◆ THE TASK
The reply is to contain the full listing, repeated exactly, with pictures left out.

◆ RECORDED INFORMATION
* * * * * * *

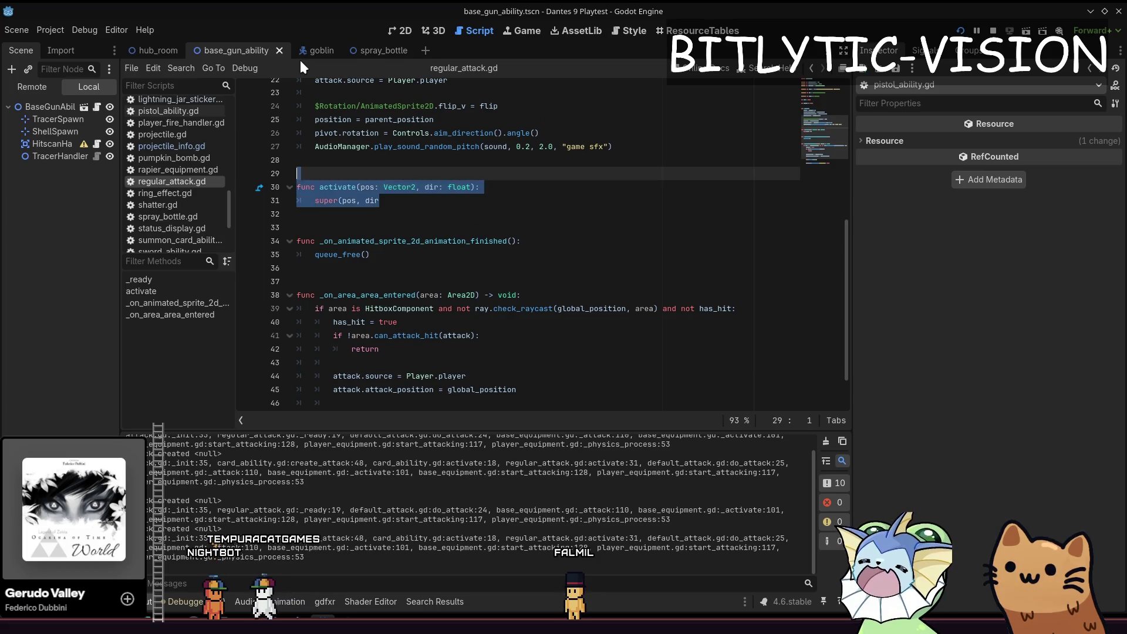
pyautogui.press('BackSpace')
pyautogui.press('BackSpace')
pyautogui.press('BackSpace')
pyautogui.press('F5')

* * * * * * *

◆ RESPONSE TO THIS EXERCISE
pyautogui.press('BackSpace')
pyautogui.press('BackSpace')
pyautogui.press('BackSpace')
pyautogui.press('F5')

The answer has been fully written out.